The corners of Tony’s small mouth curved up into a quick smile as he raised an eyebrow at the kid in the middle and walked over to an old white sink. Pushing up his sleeves, he rinsed his hands and squeezed a glob of gray goop into his palm from a bright orange bottle.
“You got the money?” he asked the kid above the running water.
“Yeah, yeah.” He dug almost frantically into his front pocket and pulled out a clump of folded bills.
“Count it, Wes,” Tony ordered, still washing.
Wesley snatched the wad and rifled quickly through the bills. “Fifteen hundred. It’s here.”
Tony dried his hands with a dirty towel, wiped his face with it, and looked at himself in the smudged mirror above the sink. Then he found the kid’s reflection in the mirror. “You don’t know where this ice came from.”
The kid gulped. “Oh . . . definitely not.” He stammered and smiling anxiously. “I don’t even know you. We never met, as far as I’m concerned. Nope. Never met.”
Tony laid the towel on the edge of the sink and walked to the tool chest. Lifting the top, he pulled out a Tech .22 assault rifle with his right hand and a good-sized bag of off-white, crystal-like powder with the other. Turning, he tossed the bag to the sweating kid, who fumbled it awkwardly but mangled it at the last second before it escaped his unsure hands.
“D’you hear about the body that turned up in Canarsie other day? In the scrap yard?” Tony approached the kid.
“Ah…um, no.” The kid eyed the gun. “No, I missed that.”
“Well, don’t miss what I’m telling you,” Tony’s voice got rough as he neared the kid’s face. “That guy was a narc. Okay? I know dat for a fact. And you know what he was blabbin’ about?”
The kid’s mouth was wide open, big eyes flashing, cheeks red as radish.
“He was blabbin about where he got his rocket fuel.”
“Listen, I…”
But before the kid could eke out another word, Tony lifted the modified Tech .22 sideways, shoulder high, bit his bottom lip, squinted, and blasted six rounds across the base of the metal wall beneath the workbench with one squeeze of the trigger.
Brubaker floundered back four feet as the smell of gunpowder and the echo of the gunfire hung in the air.
The kid’s red face went ash white, and he looked as if he might lose his dinner.
“You know how many .22s this mag carries?” Tony grabbed the fat magazine with his free hand.
The kid jerked his head in one rapid “no.”
“Fifty. And I got it rigged so I pull the trigger once and it unloads. You understand?”
The kid opened his mouth to speak, but nothing came out.

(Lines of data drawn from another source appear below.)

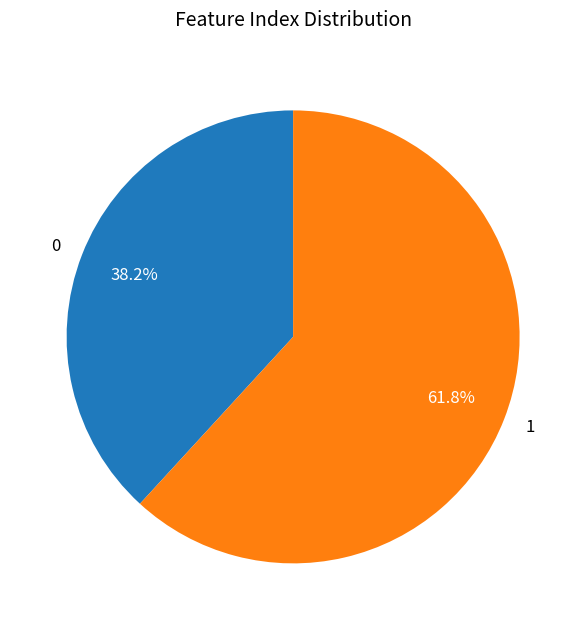

How many segments does this pie chart have?

2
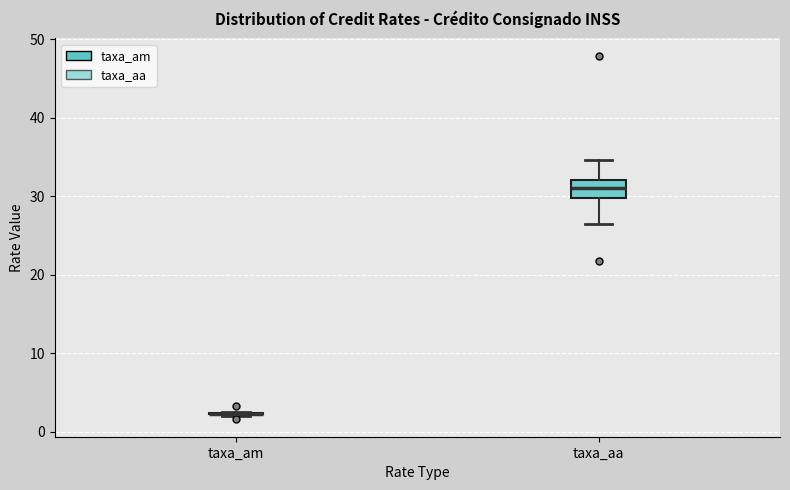

Comparing the boxes themselves (not the whiskers), which one is the tallest?

taxa_aa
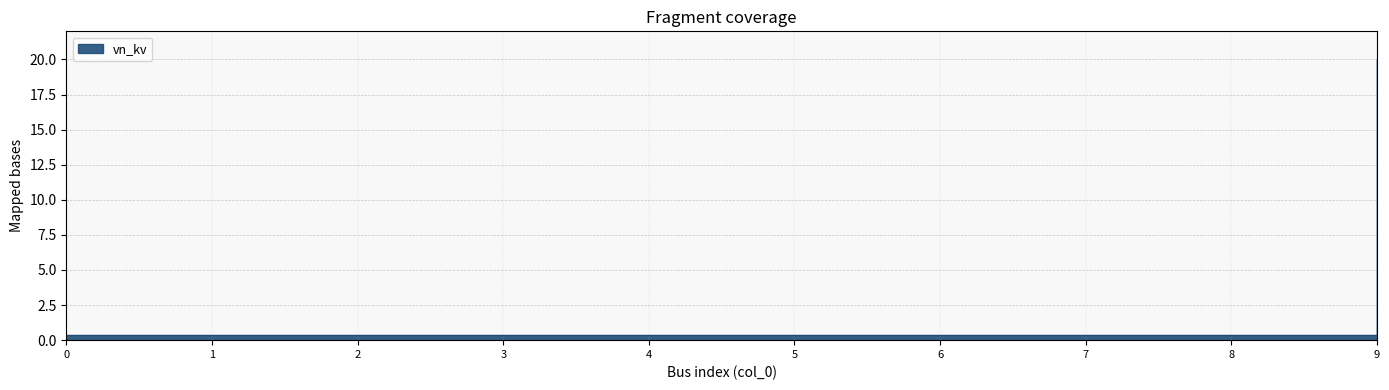

What is the sum of the values at 4 and 7?

0.8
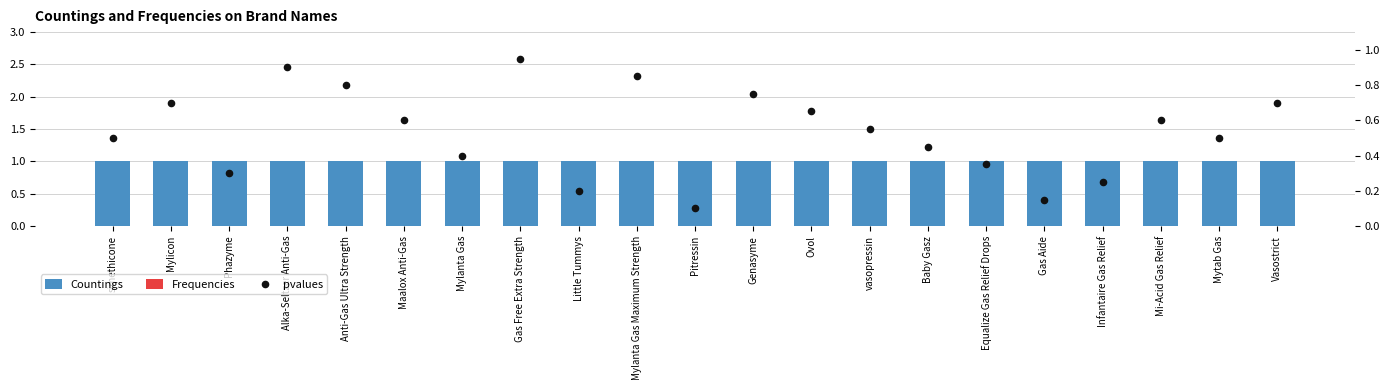

Which series contains the highest Y value?

Countings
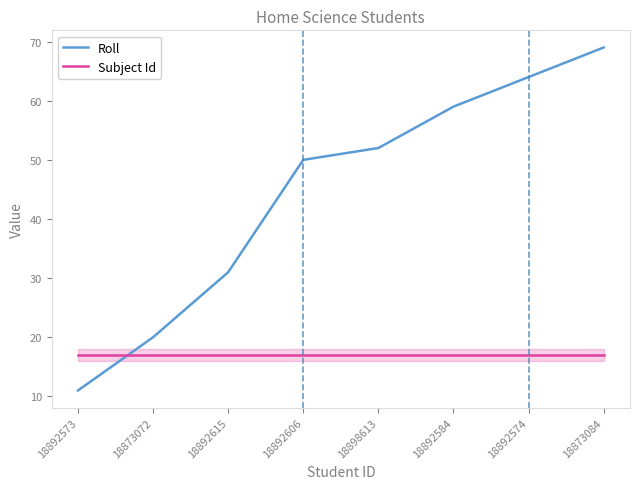

Is it true that Roll equals 29 at 18892606?

False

“Word on the street is, that guy in Canarsie was a rat-squealing tell-all.” Tony lightly tossed the Tech .22 in his right hand. “He got himself whacked for blabbing.”
“Oh…don’t worry—”
“And the same will happen to you if you tell one soul where you got that cristy, you read?”
“Oh, hey, I read, I read.” The kid fell apart. “I’m not about to…”
“Now beat it!” Tony hoisted the weapon up to his shoulder as the kid scrambled about-face and practically started sprinting for the door with a blubbering Brubaker right on his heels.